The 5425 was awesome sounding, absolutely thrashed an Alpine head unit for quality and 5v pre-outs and all the good stuff. Motorized face jammed up once, unit would overheat and display go funky. Never buy an Eclipse head unit again after that... maybe in a year or two's time once they start getting reliable . They had so many warranty claims its inevitable that they will start working on reliability, maybe.

My last deck was an Alpine CDA 9853R and was beautiful. Prefer car pc now though, how else you gonna get a 15" lcd in your dash... =)


----------



## rob3980 (Jun 11, 2010)

Eclipse is a great SQ deck i also heard RF has great SQ decks but im not a RF fan at all! Apline will for sure work with your ipod and ipod touch just get the ipod cable for the alpine deck!


----------



## WestCo (Aug 19, 2012)

MACS said:


> Some glaring omissions from that list.
> 
> A few I would add with 24 bit DA's:
> McIntosh MX5000 MDA5000
> ...


Recently got an HX-D1.

How far away is it from the MX5000 in your opinion.
Just want to know if I should still keep trying for an mx5k or be satisfied?

I agree with you the sound monitor is something very, very special as well.


----------



## WestCo (Aug 19, 2012)

double post...


----------



## Hi-FiDelity (Jan 22, 2013)

rob3980 said:


> Eclipse is a great SQ deck i also heard RF has great SQ decks but im not a RF fan at all! Apline will for sure work with your ipod and ipod touch just get the ipod cable for the alpine deck!

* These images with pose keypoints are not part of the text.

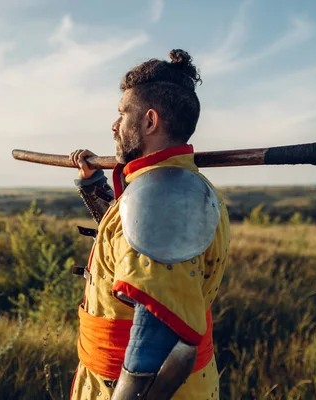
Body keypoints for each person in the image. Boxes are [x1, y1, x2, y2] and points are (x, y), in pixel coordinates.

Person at [69, 49, 230, 400]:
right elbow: (128, 244)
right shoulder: (168, 190)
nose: (114, 126)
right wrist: (94, 185)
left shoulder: (163, 200)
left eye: (122, 114)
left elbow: (156, 335)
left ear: (149, 122)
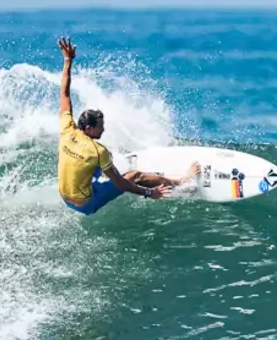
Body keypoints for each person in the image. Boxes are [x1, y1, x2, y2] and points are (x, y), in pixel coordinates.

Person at [55, 37, 196, 215]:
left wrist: (68, 60)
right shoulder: (98, 150)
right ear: (89, 128)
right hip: (86, 203)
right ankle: (182, 181)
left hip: (64, 196)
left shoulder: (67, 129)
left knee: (99, 164)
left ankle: (107, 172)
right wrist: (149, 192)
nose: (103, 129)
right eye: (100, 126)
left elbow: (64, 94)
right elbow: (121, 183)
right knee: (134, 176)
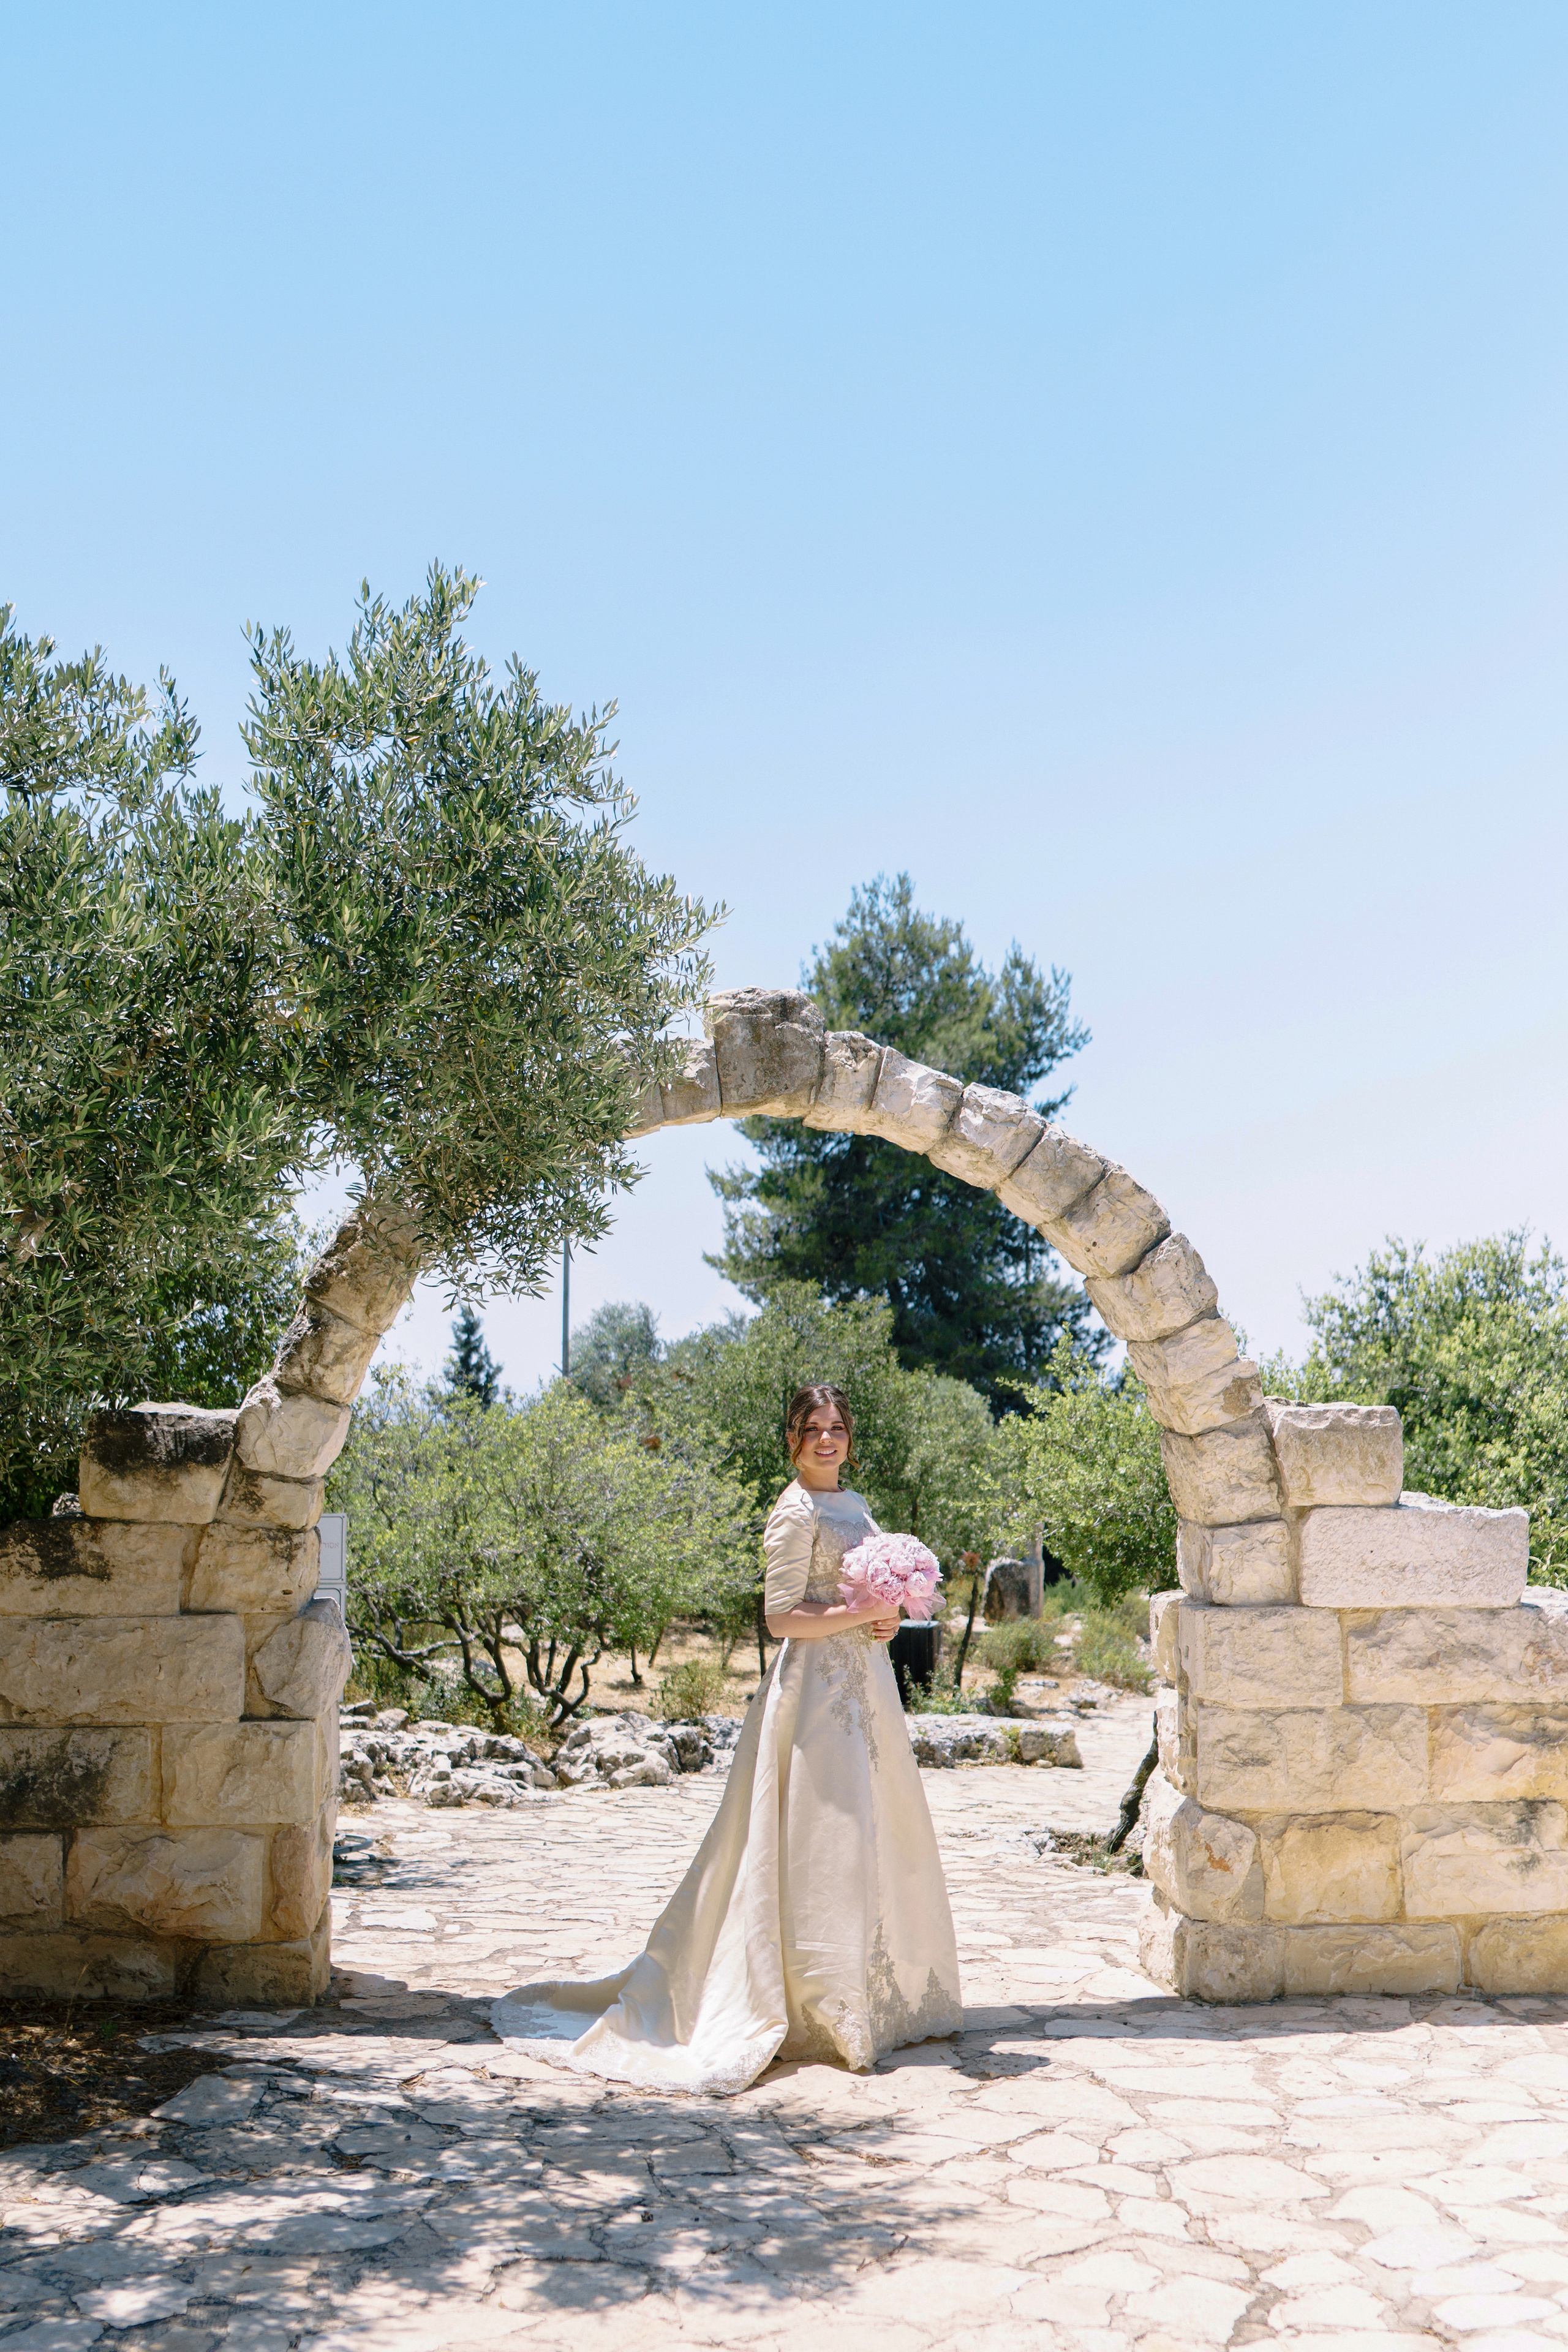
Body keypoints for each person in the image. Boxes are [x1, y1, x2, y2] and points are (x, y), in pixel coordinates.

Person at [492, 1382, 962, 2095]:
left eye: (837, 1428)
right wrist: (853, 1610)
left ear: (850, 1438)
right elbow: (781, 1619)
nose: (827, 1439)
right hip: (812, 1698)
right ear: (792, 1439)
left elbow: (860, 1606)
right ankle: (804, 2005)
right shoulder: (792, 1511)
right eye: (812, 1429)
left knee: (868, 1830)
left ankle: (862, 1993)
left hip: (863, 1687)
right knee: (815, 1835)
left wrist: (887, 1619)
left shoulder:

From what I remember the RF decks were made by Eclipse and I think Alpine made a couple for them as well, or maybe it was Clarion.


----------



## ChrisB (Jul 3, 2008)

Hi-FiDelity said:


> From what I remember the RF decks were made by Eclipse and I think Alpine made a couple for them as well, or maybe it was Clarion.


I thought Denon made the early Rockford Fosgate CD players? We used to call them Denfords.:laugh:


----------



## "that boy asad" (Feb 15, 2008)

Pioneer DEX-P99RS


----------



## trojan fan (Nov 4, 2007)

Hi-FiDelity said:


> From what I remember the RF decks were made by Eclipse and I think Alpine made a couple for them as well, or maybe it was Clarion.


So it sounds like you're not sure who made them....LOL!



ChrisB said:


> I thought Denon made the early Rockford Fosgate CD players? We used to call them Denfords.:laugh:


Correct!


----------



## Hi-FiDelity (Jan 22, 2013)

ChrisB said:


> I thought Denon made the early Rockford Fosgate CD players? We used to call them Denfords.:laugh:


You're right it was Denon.


----------



## Hi-FiDelity (Jan 22, 2013)

trojan fan said:


> So it sounds like you're not sure who made them....LOL!
> 
> 
> 
> Correct!


I confused Eclipse with Denon (for some reason) and I thought I had read that Alpine or Clarion had made a few of there later model HU's.


----------